Opened 11 years ago

Closed 10 years ago

#22391 closed New feature (wontfix)

fallback to pymysql if MySQLdb not available

Reported by: Collin Anderson Owned by: nobody
Component: Database layer (models, ORM) Version: dev
Severity: Normal Keywords:
Cc: cmawebsite@… Triage Stage: Accepted
Has patch: yes Needs documentation: no
Needs tests: no Patch needs improvement: yes
Easy pickings: no UI/UX: no

Description

Currently, pymysql is the best-supported mysql adapter on python 3. However, users need to use the following trick to get it to work with django:

   try:
        import pymysql
        pymysql.install_as_MySQLdb()
    except ImportError:
        pass

I think it would help python 3 adoption if users could use django and pymysql without additional steps.

Change History (13)

comment:2 by loic84, 11 years ago

Triage Stage: UnreviewedAccepted

I agree it'd be nice to have support for pymysql, and I actually worked on it a little while ago before giving up.

I don't think a fallback mechanism is the right approach though, I'd much prefer a minimal yet separate db backend that'd leverage most of the implementation of the default backend.

Did you manage to get the test suite to work with this patch? I remember running into a lot of issues when I tried.

comment:3 by Aymeric Augustin, 11 years ago

Related: #12500.

comment:4 by anonymous, 11 years ago

I have also a dedicated branch for this: https://github.com/claudep/django/tree/pymysql. However, I think the test suite does not entirely pass with that patch.

comment:5 by Collin Anderson, 11 years ago

It looks like testing against the latest version of pymysql, 0.6.1 (October 2013), there are some errors, but, using pymysql's master branch, there are at least fewer errors. Some recent things that have been fixed are Thing2Literal and query encoding. I also have a pull request in to fix dates before 1900. It looks like there's a ticket open for timezone support.

It seems to me we should try to fix pymysql as much as possible to try to get it compatible with MySQLdb, and then require the latest version of pymysql.

Also, I'm personally interested in also using pymysql on python2.7, so I would prefer the fallback approach myself. Though, it's clear the real benefit of this is for python 3.

comment:6 by Collin Anderson, 11 years ago

My "fix dates before 1900" change just merged. https://github.com/PyMySQL/PyMySQL/pull/232

comment:7 by Tim Graham, 10 years ago

Patch needs improvement: set

Maybe this needs discussion on the mailing list for a resolution. One question I have is how we are going to ensure that it doesn't break if we merge it to core. Do we need another MySQL build to the Jenkins matrix?

comment:9 by Collin Anderson, 10 years ago

Cc: cmawebsite@… added

comment:10 by Anssi Kääriäinen, 10 years ago

Patch needs improvement: set

If I understand correctly we at least need CI support for testing pymysql builds? Are there still errors when using pymysql or is this otherwise ready for merge?

The best way forward is to ask for CI support for pymysql builds on django-developers mailing list.
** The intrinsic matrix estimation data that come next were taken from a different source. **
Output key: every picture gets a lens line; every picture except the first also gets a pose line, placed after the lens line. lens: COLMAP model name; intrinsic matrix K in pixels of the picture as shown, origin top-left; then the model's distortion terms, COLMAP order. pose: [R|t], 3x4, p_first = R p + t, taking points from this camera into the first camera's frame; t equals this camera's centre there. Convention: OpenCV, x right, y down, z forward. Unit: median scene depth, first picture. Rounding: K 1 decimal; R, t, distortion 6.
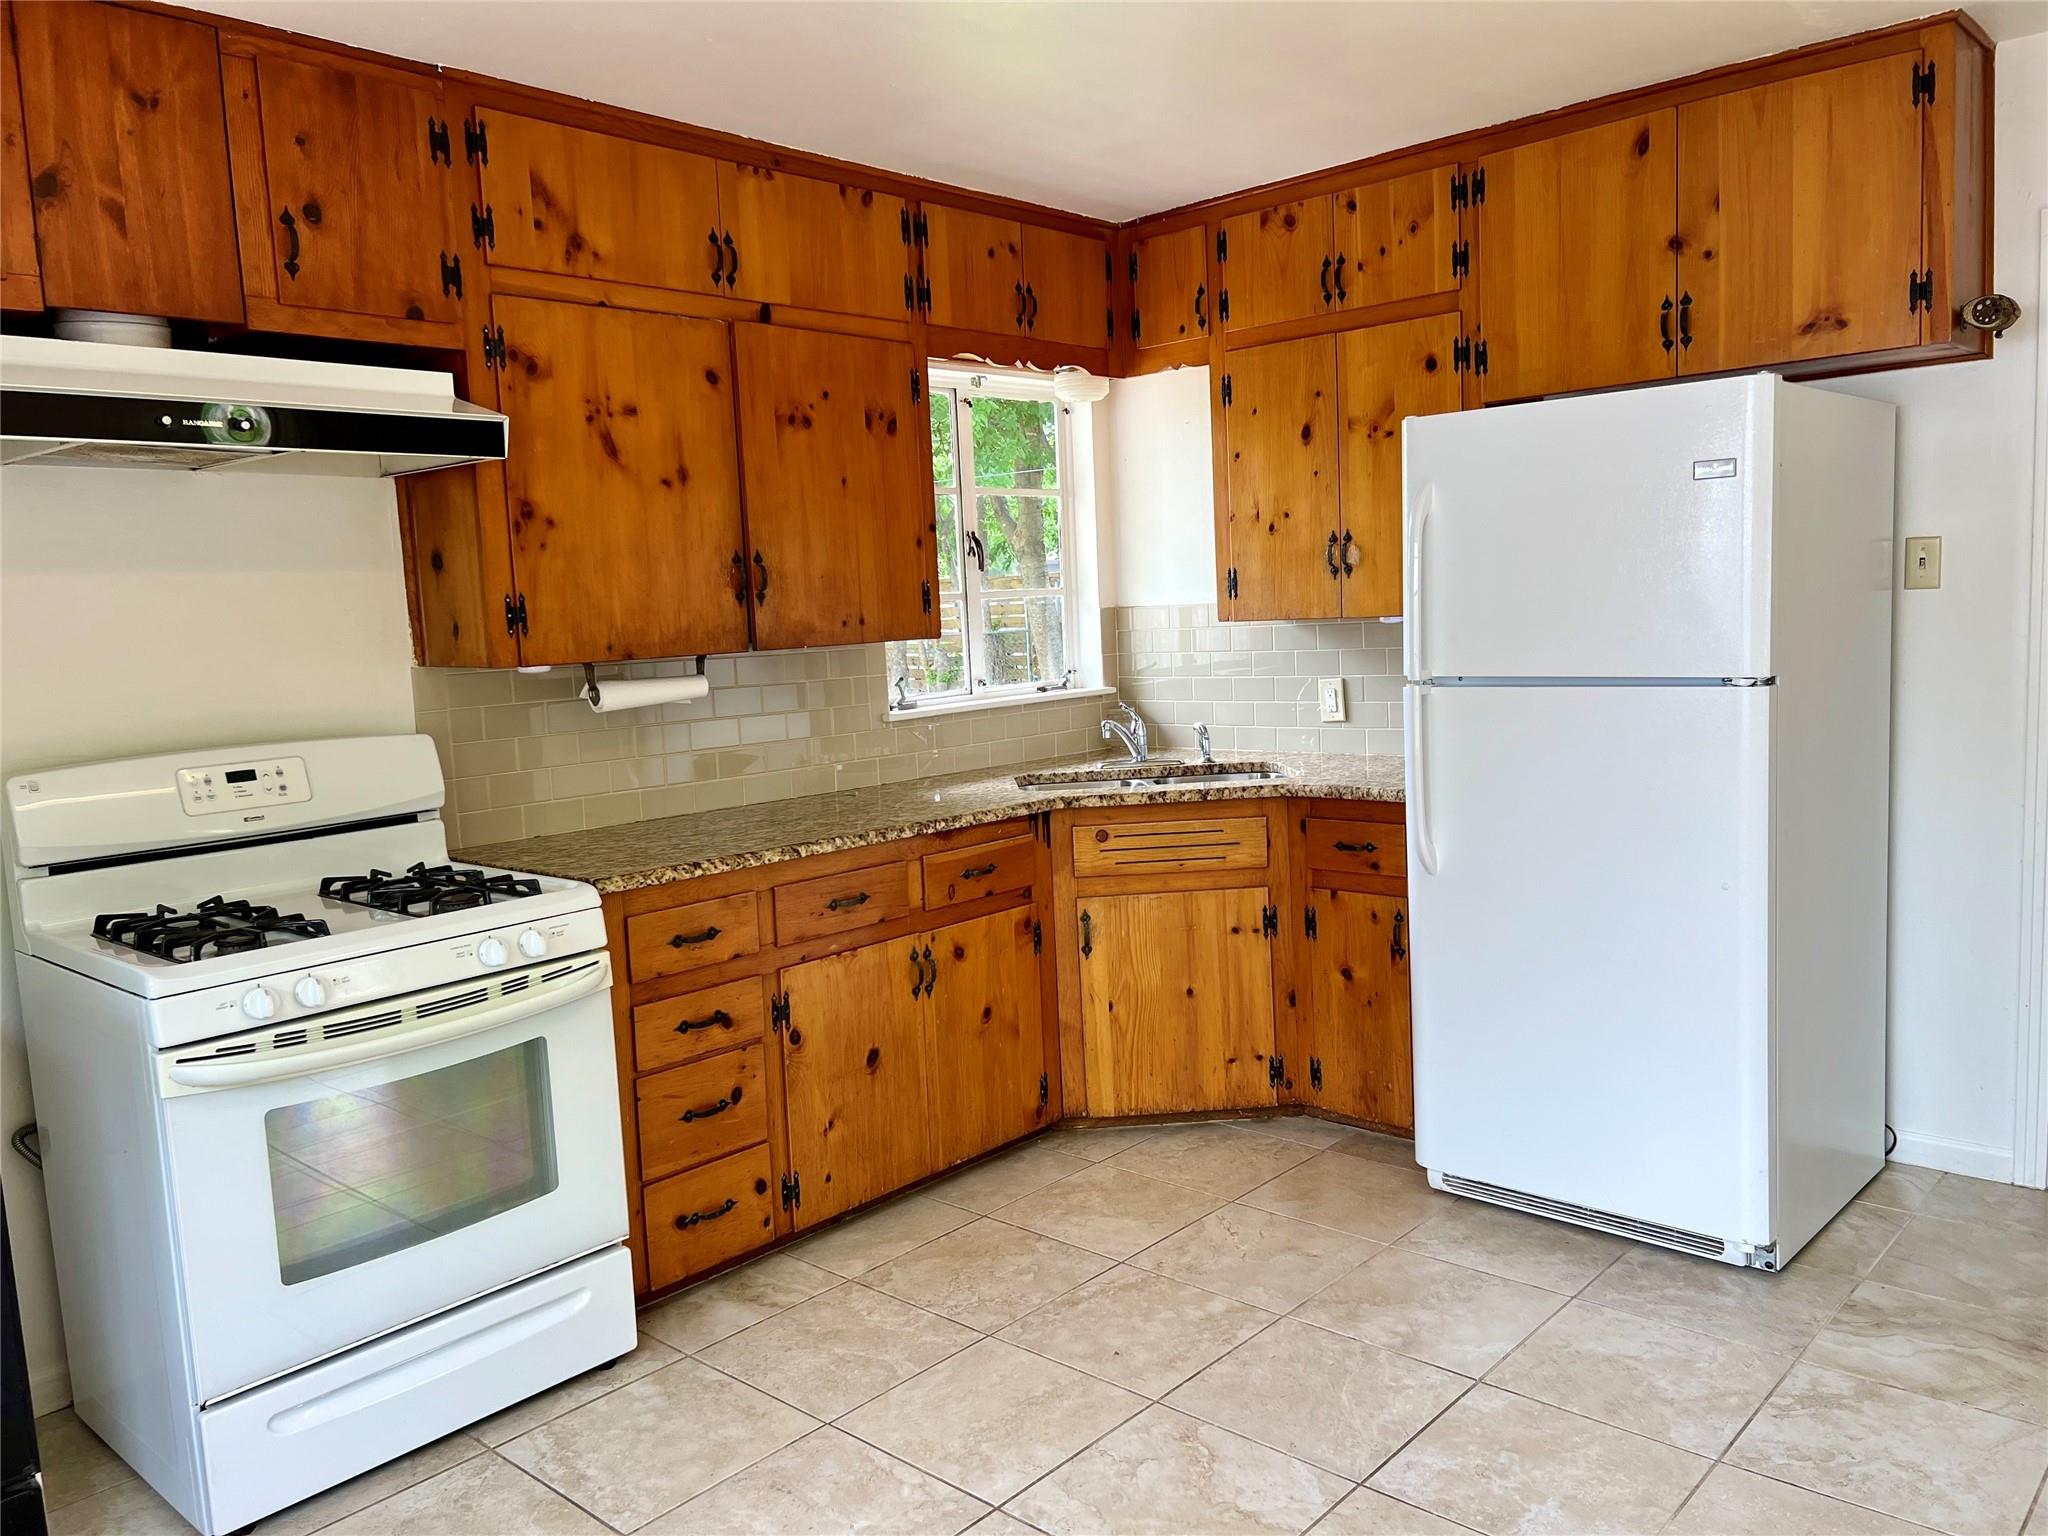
lens RADIAL K [[1551.9, 0, 1038.5], [0, 1551.9, 768.1], [0, 0, 1]] dist [0.054654, -0.067441]
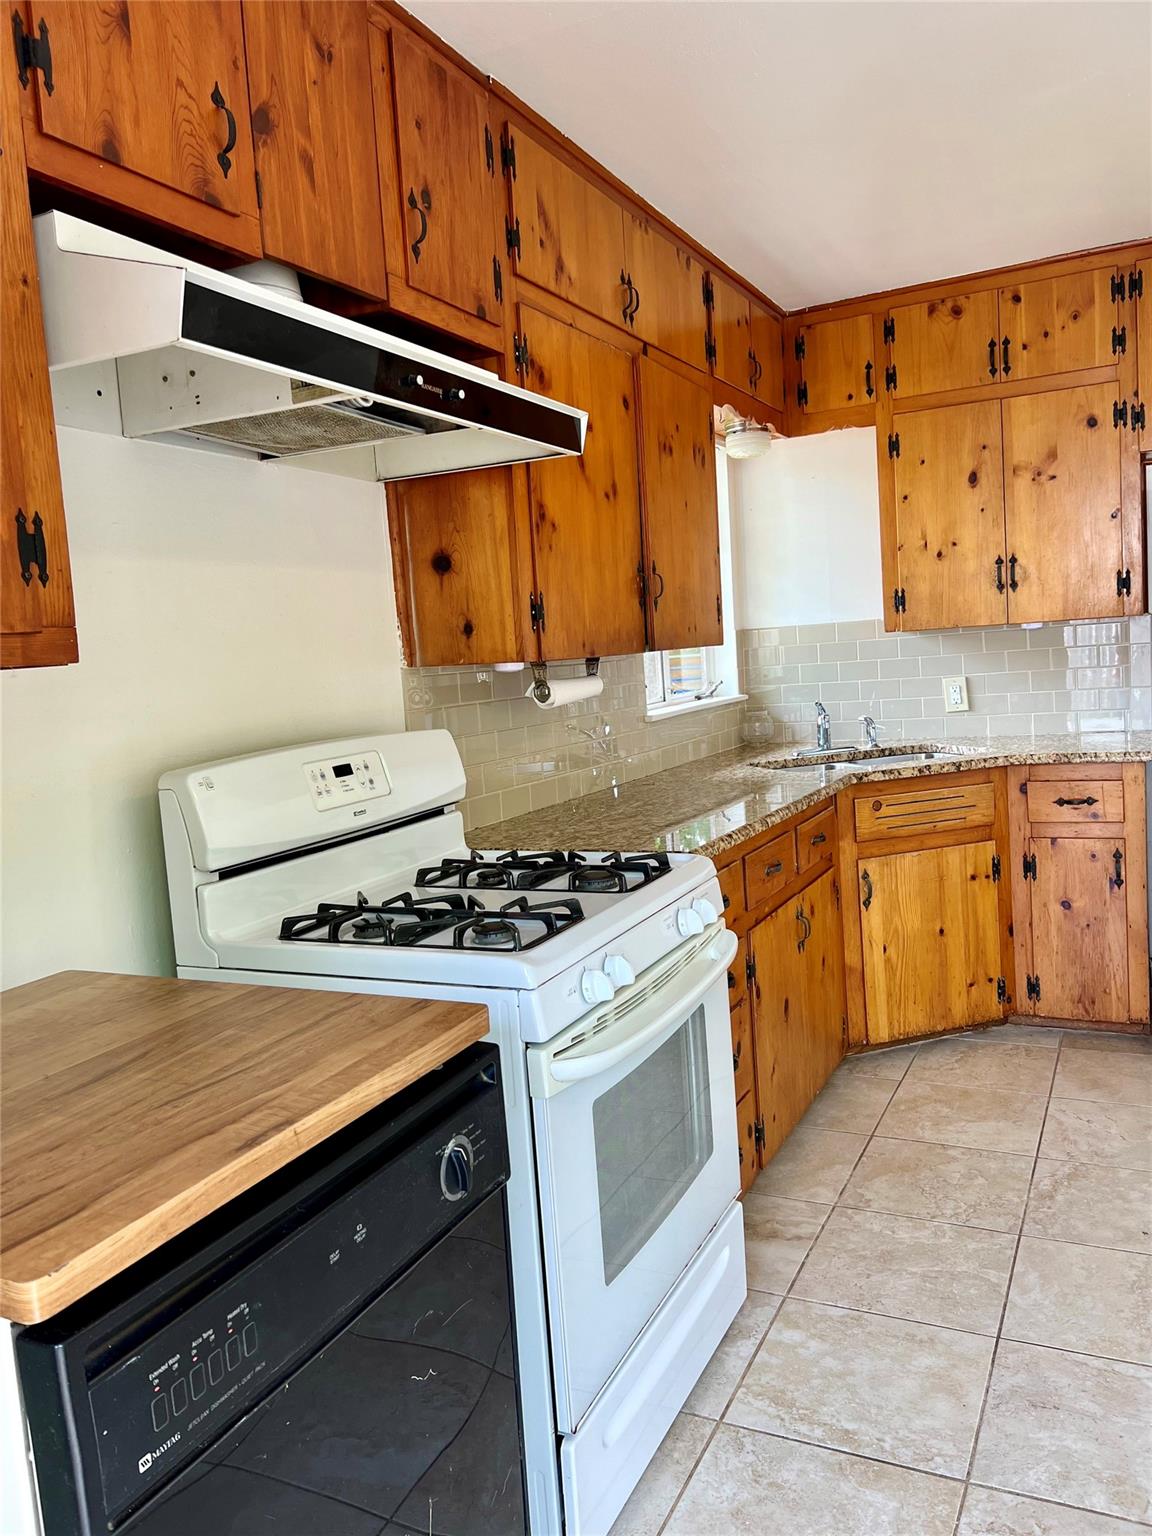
lens RADIAL K [[1163.9, 0, 566.2], [0, 1163.9, 759.1], [0, 0, 1]] dist [0.054654, -0.067441]
pose [[0.961549, -0.045392, 0.270857, -0.442570], [0.054539, 0.998164, -0.026339, 0.019103], [-0.269164, 0.040099, 0.962259, 0.202412]]
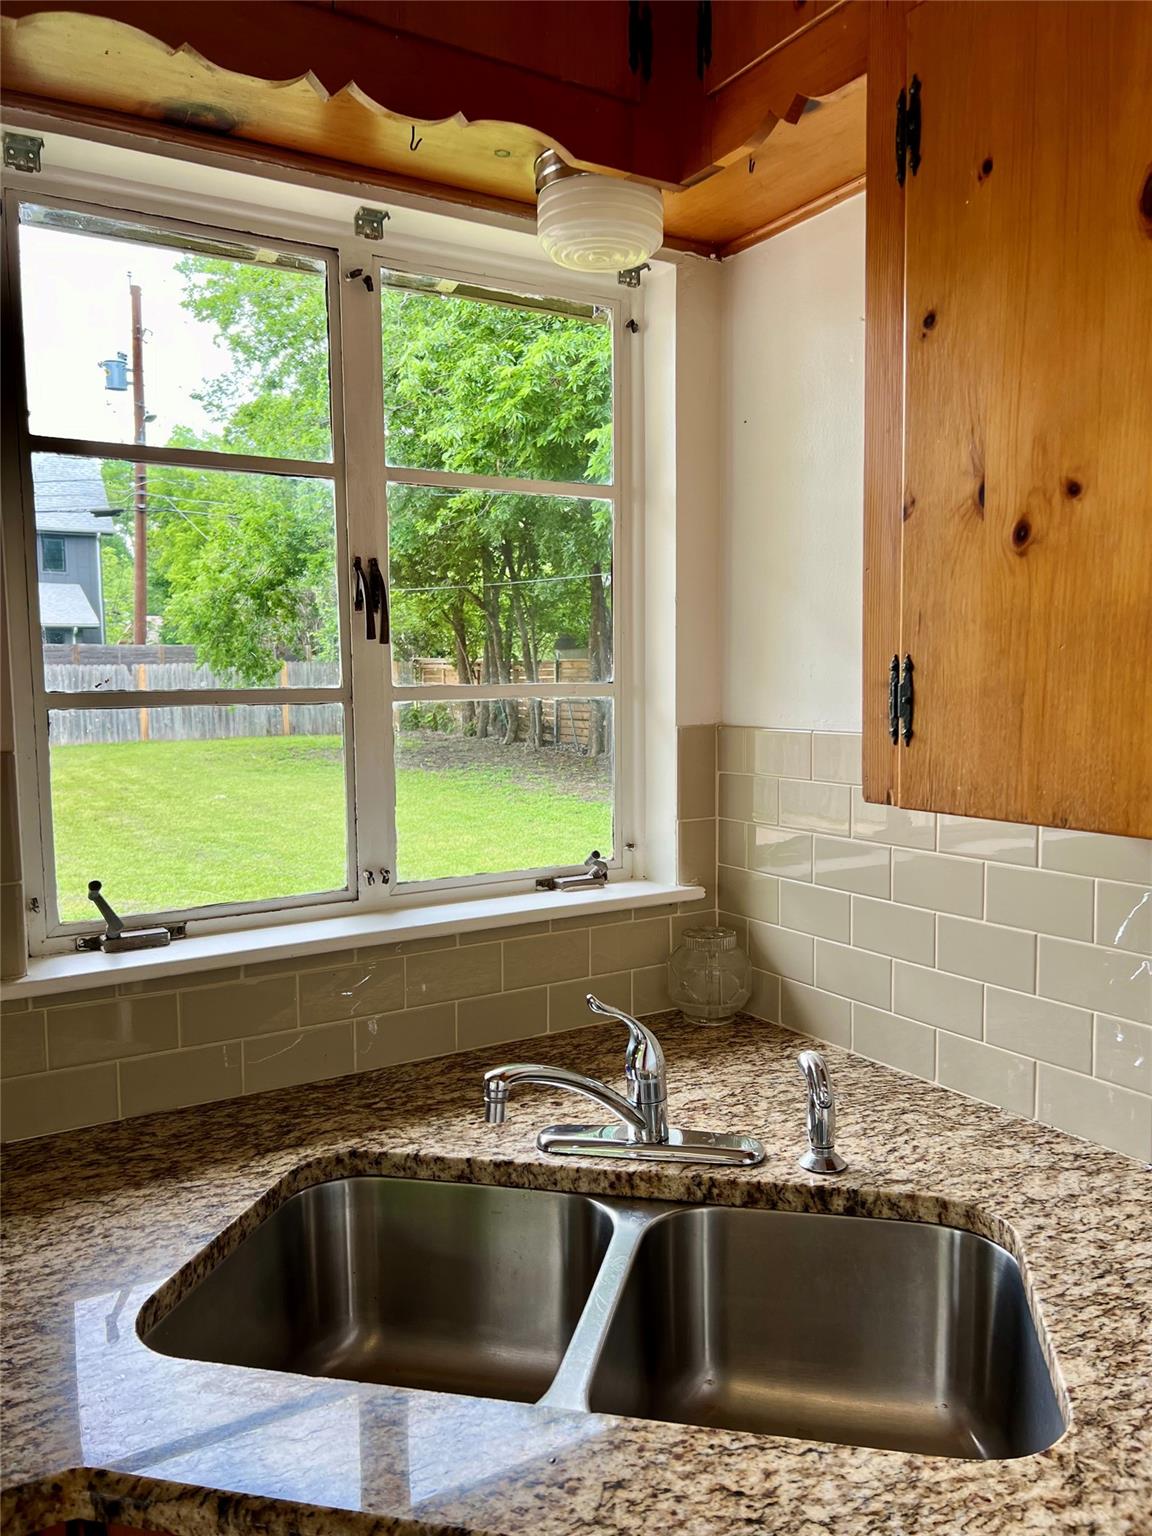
lens RADIAL K [[1163.9, 0, 587.6], [0, 1163.9, 765.5], [0, 0, 1]] dist [0.054654, -0.067441]
pose [[0.960031, 0.060077, -0.273370, 0.147292], [-0.065387, 0.997806, -0.010344, -0.110151], [0.272148, 0.027806, 0.961853, 0.828575]]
If there are errors that can't be fixed on pymysql and if they are esoteric corner cases then we could consider skipping those tests on pymysql.

I'll set patch needs improvement for lack of better marker that this ticket isn't ready for merge.

Last edited 10 years ago by Anssi Kääriäinen (previous) (diff)

comment:11 by Collin Anderson, 10 years ago

Sorry, I should link to the django-developers ghost-thread, and maybe bump it. https://groups.google.com/d/topic/django-developers/n-TI8mBcegE/discussion

comment:12 by Tim Graham, 10 years ago

Do we still need this now that we have support for mysqlclient (with no changes to Django)?

comment:13 by Collin Anderson, 10 years ago

Resolution: wontfix
Status: newclosed

I think I'm fine with closing for now, though I still think pymysql is quite popular due to it being pure python.